→ Source text:
☆ ☆ ☆ ☆
Ok got it thank you very much

On Friday, August 9, 2013 3:10:26 AM UTC-7, Niphlod wrote:
>
> ehm... mine was an example. You can include in the select what you want 
> from the animals table....
>
> On Friday, August 9, 2013 12:36:11 AM UTC+2, dave wrote:
>>
>> is there another way to do it, because this replaces my db.zoo.tier field 
>> with the id
>>
>> On Thursday, August 8, 2013 1:55:48 PM UTC-7, Niphlod wrote:
>>>
>>> you join them first and then you belong() on the type column.
>>>
>>> db(
>>>     (db.zoo.tier == db.animals.id) &
>>>     (db.animals.type.belongs(['test1', 'test2']))
>>> ).select(db.zoo.ALL)
☆ ☆ ☆ ☆
→ Record excerpts:
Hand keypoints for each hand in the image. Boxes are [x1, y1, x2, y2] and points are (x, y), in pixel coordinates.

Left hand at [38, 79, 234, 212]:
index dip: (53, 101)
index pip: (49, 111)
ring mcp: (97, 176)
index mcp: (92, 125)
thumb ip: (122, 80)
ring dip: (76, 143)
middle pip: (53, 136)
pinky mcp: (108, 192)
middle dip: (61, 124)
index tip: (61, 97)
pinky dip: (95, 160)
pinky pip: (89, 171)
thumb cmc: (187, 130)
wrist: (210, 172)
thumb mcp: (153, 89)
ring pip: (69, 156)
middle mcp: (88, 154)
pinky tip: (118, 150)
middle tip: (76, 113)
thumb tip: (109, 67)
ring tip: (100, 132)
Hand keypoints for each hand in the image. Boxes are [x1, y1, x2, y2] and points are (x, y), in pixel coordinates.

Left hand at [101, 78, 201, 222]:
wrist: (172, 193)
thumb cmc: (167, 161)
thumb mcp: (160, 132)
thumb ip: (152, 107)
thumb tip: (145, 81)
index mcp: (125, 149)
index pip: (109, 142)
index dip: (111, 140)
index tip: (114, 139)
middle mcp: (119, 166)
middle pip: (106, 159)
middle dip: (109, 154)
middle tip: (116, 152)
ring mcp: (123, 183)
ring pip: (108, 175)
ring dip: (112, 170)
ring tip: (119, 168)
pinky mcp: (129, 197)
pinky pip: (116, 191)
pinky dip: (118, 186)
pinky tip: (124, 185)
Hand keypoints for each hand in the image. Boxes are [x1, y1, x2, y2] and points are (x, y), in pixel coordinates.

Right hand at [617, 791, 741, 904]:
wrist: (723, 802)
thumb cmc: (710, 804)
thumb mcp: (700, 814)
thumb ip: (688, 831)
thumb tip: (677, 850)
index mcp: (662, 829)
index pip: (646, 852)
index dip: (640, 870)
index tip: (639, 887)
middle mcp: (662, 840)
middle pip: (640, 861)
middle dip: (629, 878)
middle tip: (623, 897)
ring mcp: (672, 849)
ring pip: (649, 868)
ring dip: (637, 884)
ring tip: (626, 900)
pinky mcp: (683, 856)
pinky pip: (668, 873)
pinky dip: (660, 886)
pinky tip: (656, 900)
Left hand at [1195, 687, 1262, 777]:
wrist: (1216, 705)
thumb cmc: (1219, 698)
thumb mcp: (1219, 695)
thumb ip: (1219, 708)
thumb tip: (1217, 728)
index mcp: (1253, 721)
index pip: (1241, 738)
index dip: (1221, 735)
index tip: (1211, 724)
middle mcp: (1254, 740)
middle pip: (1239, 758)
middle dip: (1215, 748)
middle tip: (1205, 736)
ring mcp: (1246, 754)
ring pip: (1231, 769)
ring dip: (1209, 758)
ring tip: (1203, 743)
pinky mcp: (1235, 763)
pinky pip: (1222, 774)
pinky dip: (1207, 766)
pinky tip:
☆ ☆ ☆ ☆
→ Work request:
Reproduce the entire email thread about the zoo and animals database query, word for word. Work from the email thread alone and leave the items aside.

→ Task response:
Ok got it thank you very much

On Friday, August 9, 2013 3:10:26 AM UTC-7, Niphlod wrote:
>
> ehm... mine was an example. You can include in the select what you want 
> from the animals table....
>
> On Friday, August 9, 2013 12:36:11 AM UTC+2, dave wrote:
>>
>> is there another way to do it, because this replaces my db.zoo.tier field 
>> with the id
>>
>> On Thursday, August 8, 2013 1:55:48 PM UTC-7, Niphlod wrote:
>>>
>>> you join them first and then you belong() on the type column.
>>>
>>> db(
>>>     (db.zoo.tier == db.animals.id) &
>>>     (db.animals.type.belongs(['test1', 'test2']))
>>> ).select(db.zoo.ALL)